=== 作業内容 ===
A. 本文抜粋の「冒頭で設定を説明し尽くしてしまうのは秋元康さんの歌詞の特徴です。」から「とでこれが制服だとわかる)!」まで(両端を含む)を、一字も変えずに複製せよ。
B. 本文抜粋で「Aメロの後半は」から始まる段落を、主要な事実を保ったまま簡潔に書き改めよ。

巧みな構成
flumpool『星に願いを』っていう曲の歌詞、冒頭見てくださいよ。
君がいない 日々の意味をいま知って
すべて何もかも 捨てて駆け出した
よくできてると思いませんか??
Aメロではシチュエーションの説明があります。
「君がいない 日々の意味をいま知って」
っていう部分だけで
- 「君」という人物がいなくなって数日経った
- 主人公はその意味を知らなかった
- けどいま知った
ということがわかります。
これだけで、主人公は男性で、付き合っていた女性と別れて少し経ったところなんだろう、ってことがすでにわかるでしょ。
コンパクトな文章にこれだけの情報をぎゅっと詰め込めるの、テクニックを感じる!!
星の下で 今も心は飲み込んで
誰かのためだけに 笑ってるの?
Aメロの後半は主人公の内省に終始しています。さっき「君がいない」と歌ったばかりなのに、主人公は「君」がいまどうしているかばかりを気にしていて、要は未練が残っているんだってことがわかりますね。
このたった4行で、この曲の設定がほぼ見えるのでした。すごい!
冒頭で設定を説明し尽くしてしまうのは秋元康さんの歌詞の特徴です。
あなたのことが好きなのに片思いしている女の子が主人公の曲か! 今回の片思いも実らないままっぽい感じなのか!
私にまるで興味ない
何度目かの失恋の準備
Yeah! Yeah! Yeah!
AKB48『恋するフォーチュンクッキー』
カレンダーより早く時期は衣替え直前の5月ぐらいだな。主人公は「僕」って言ってるからたぶん男の子で、シャツを着てるんだな(あとでこれが制服だとわかる)!
シャツの袖口まくって
太陽が近づく気配
僕の腕から衣替え
AKB48『ポニーテールとシュシュ』
こういう感じ。
Google検索でも、検索結果のページでは当然のように、当該ページの冒頭の数十文字が表示される(リード法というらしい)ようになっていて、わたしたちはそれを手がかりに目当てのページを探します。
これと同じで、歌詞もたぶん冒頭の数行によってみんなふるいにかけられているのでしょう。

=== 提供データ ===
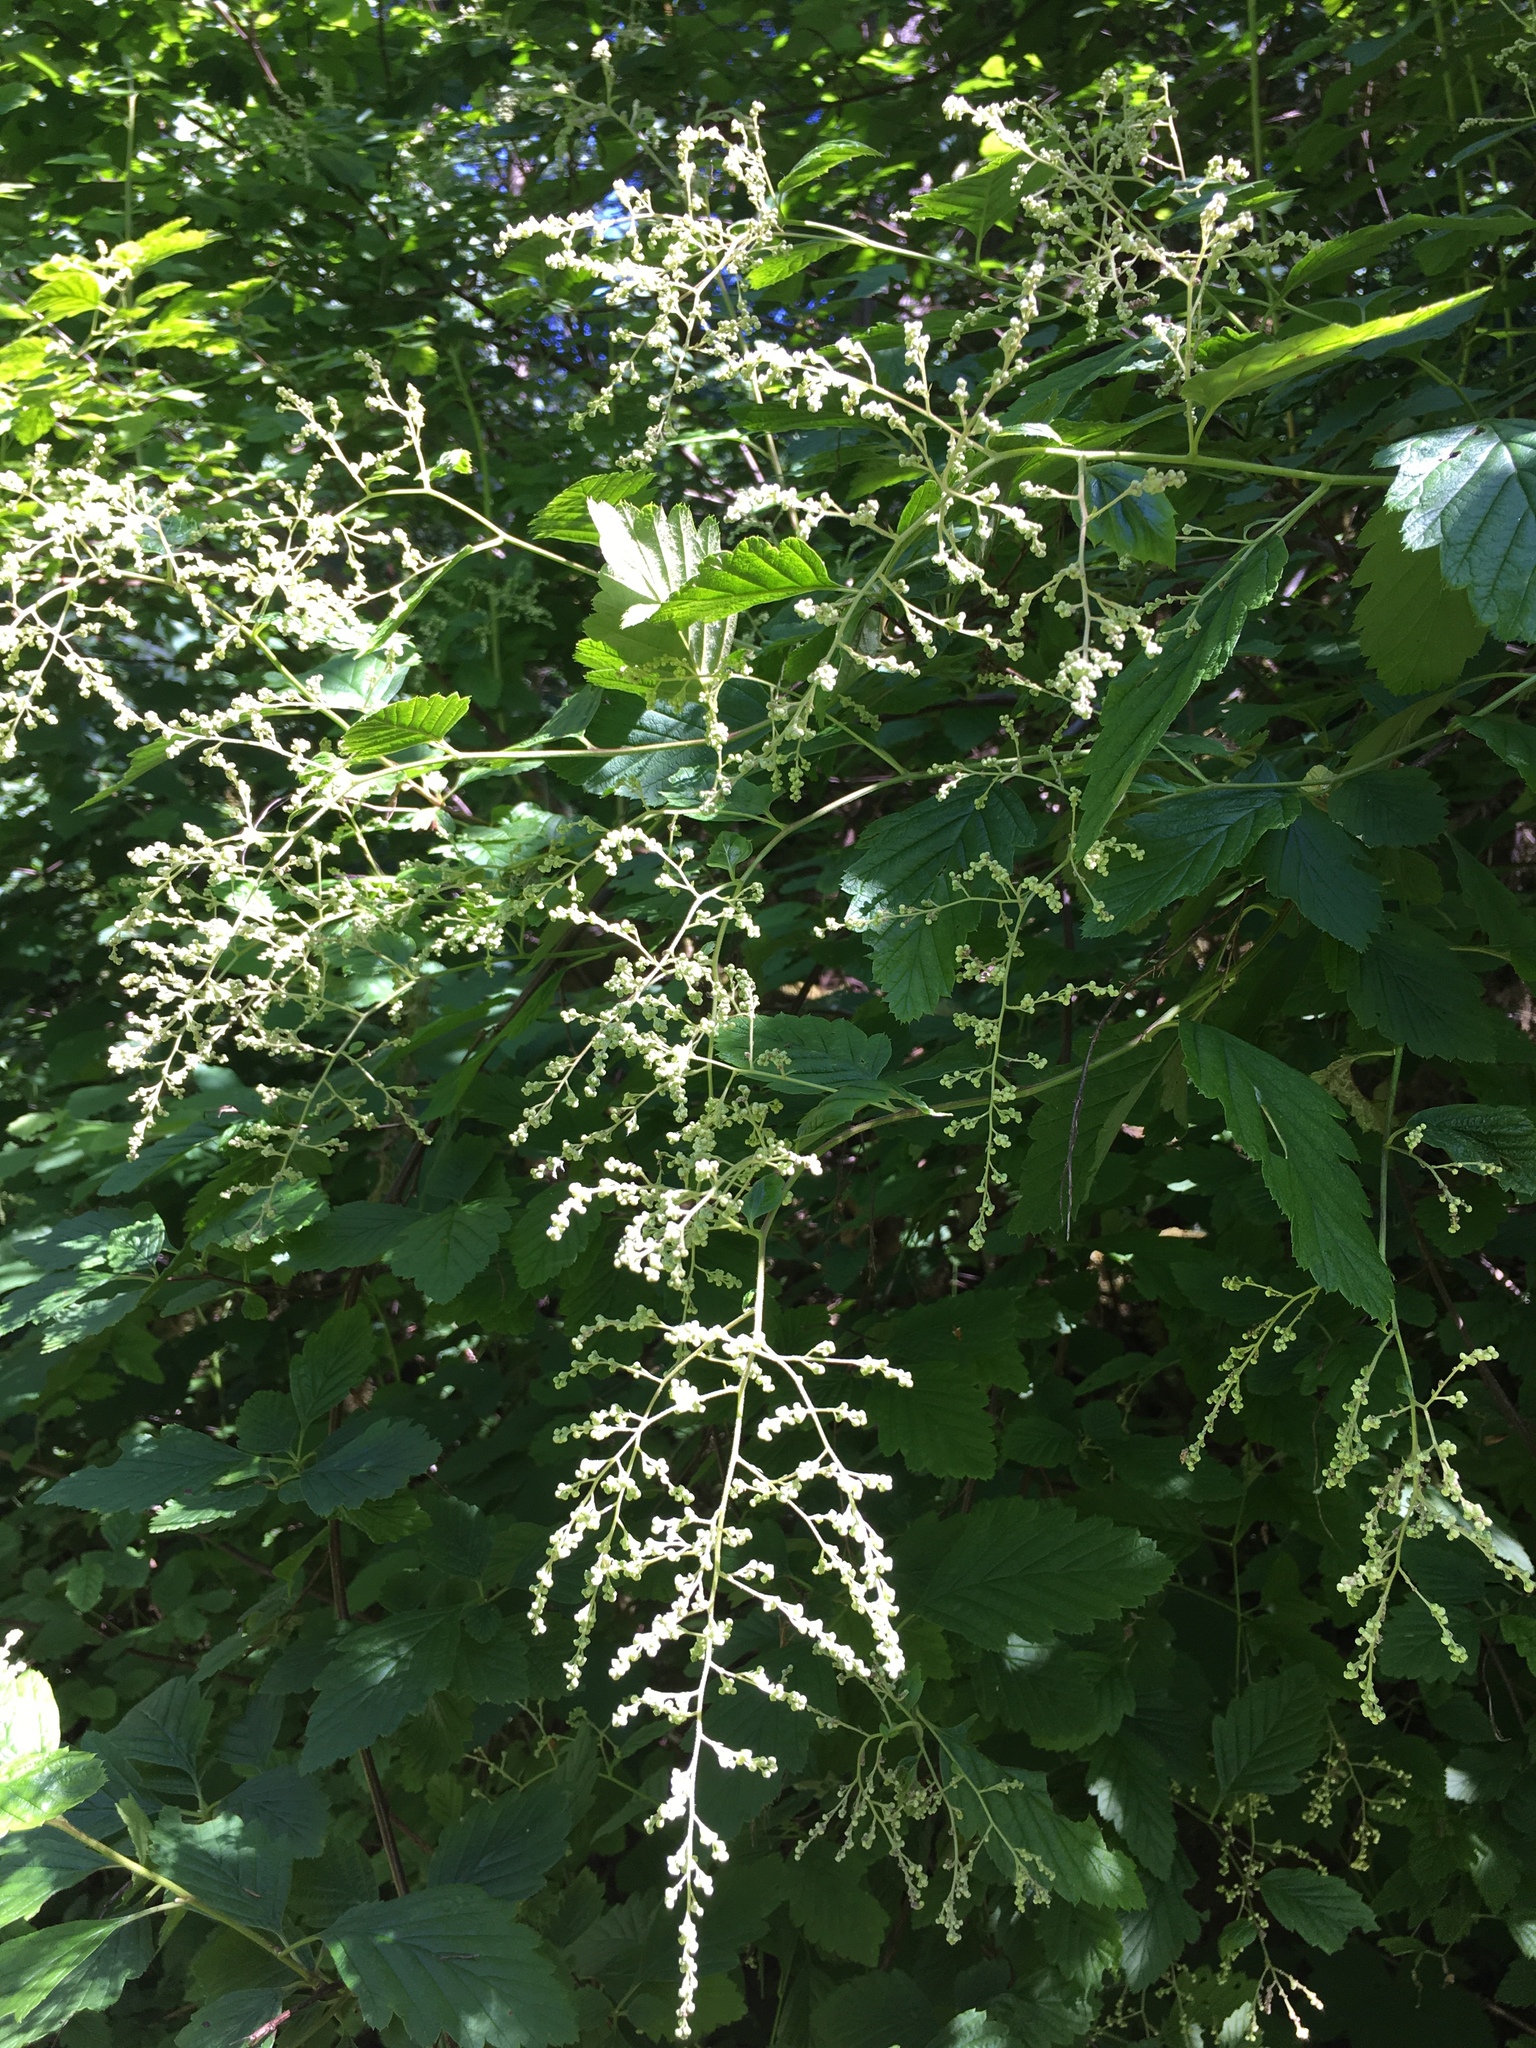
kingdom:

=== 回答 ===
A.
冒頭で設定を説明し尽くしてしまうのは秋元康さんの歌詞の特徴です。
あなたのことが好きなのに片思いしている女の子が主人公の曲か! 今回の片思いも実らないままっぽい感じなのか!
私にまるで興味ない
何度目かの失恋の準備
Yeah! Yeah! Yeah!
AKB48『恋するフォーチュンクッキー』
カレンダーより早く時期は衣替え直前の5月ぐらいだな。主人公は「僕」って言ってるからたぶん男の子で、シャツを着てるんだな(あとでこれが制服だとわかる)!

B. Aメロ後半は、主人公の内省だけで構成されている。直前で「君がいない」と歌いながら、主人公は「君」がいまどうしているかばかりを気にしている。そこから、まだ未練が残っていることがわかる。